Hey guys we are throwing in a 9lb pork butt into my cajun injector electric smoker while I work 6pm-6am tonight to have for the game tomorrow. Is it possible to have the wife watch it and smoke it for 6 or 7 hrs until she goes to bed and then take it out and foil it and put it in the oven until I get home and then I will throw it back in the smoker?? Will this method work or is there another route to take after she removes it from the smoker for bed?? Any help is much appreciated.


----------



## ldrus (Feb 1, 2014)

That will work!, after that length of time your meat internal temp should be high enough(160deg) that it won't except any  more  smoke  anyways and u could finish it off in the oven


----------



## ufert (Feb 1, 2014)

Thanks, will it still have a good bark on it that way??


----------



## ldrus (Feb 1, 2014)

Yes it will


----------



## ufert (Feb 1, 2014)

Ok guys here's the plan I hope it works. We put the butt on at 4:30 pm and set the smoker for 225. We are gonna let it go all night until I get home at 6am. It's a little over 9 lbs so I am figuring about 13.5 hrs to cook low and slow. That way when I get home at 6am it should be done or close to it. Pray for us our Super Bowl food is good. Any thoughts would be appreciated.


----------



## dirtsailor2003 (Feb 1, 2014)

9 pounds at 225 should be done in 18-24hours....  That's hitting an IT of 200-205. Then you have to wrap and rest for a hour at least.
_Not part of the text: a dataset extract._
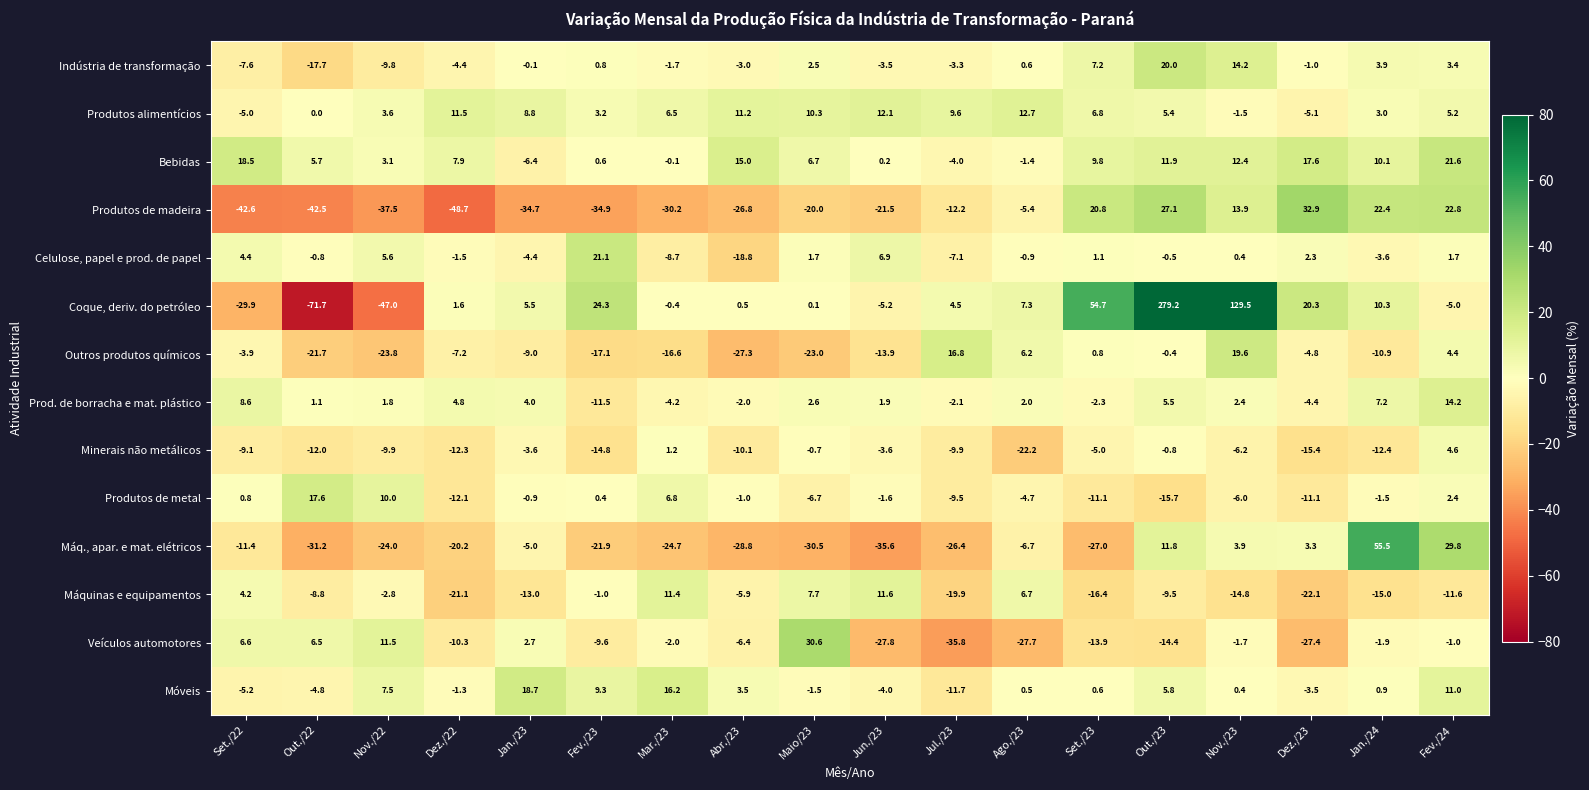

How many distinct data groups are displayed?

14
Then pull. Should be some good eats, post some pictures!


----------



## ufert (Feb 1, 2014)

Great thanks for the info!!! My wife just called and said the meat temp is reading 130 and the smoker is a steady 225. I will get some pics when I get home in the morning. Just don't want to over cook it.


----------



## ufert (Feb 2, 2014)

Well just talked to the wife at 4:00 am and she said the butt has some really good looking bark and the internal temp is at 160. That's 11.5 hrs so far so it sounds like it's going ok I will update when I get home, wish me luck!!!


----------



## ldrus (Feb 2, 2014)

Thumbs up! Waiting for pics


----------



## ufert (Feb 2, 2014)

Almost there internal temp of 184, pics are coming soon!!


----------



## WaterinHoleBrew (Feb 2, 2014)

Ufert said:


> Almost there internal temp of 184, pics are coming soon!!



Nice Thumbs Up , it's gettin there just a few more hours sounds like.  Can't wait to see the pics.  WHB


----------



## ufert (Feb 2, 2014)

It smells so good I want to pull it now!! Internal temp is at 187, turned up the heat in the smoker to compensate for the 20 degree temp outside. 9 lb Butt has been on for 16.5 hrs.


----------



## eman (Feb 2, 2014)

And just to let you know ,As long as you have meat and smoke the meat will take on smoke. may take on less after the bark forms but it will keep absorbing smoke.


----------



## alblancher (Feb 2, 2014)

No sense in hurrying it.  Let it keep going,  remove from heat around 200.  Wrap in towels and place  in ice chest.  The IT will continue to rise.  Just before you are ready to eat pull apart, removing excess fat.  I like to sprinkle with a little finishing sauce, tends to cut the fat a bit.


----------



## ufert (Feb 3, 2014)

Thanks for all the help guys the butt was awesome!! Had great bark and was so juicy and tasty. Needless to say it didn't make it very long everybody tore it apart. Thanks for all the great advice and help it's much appreciated. If I can figure out how to do pics on here I will post some. Thanks again


----------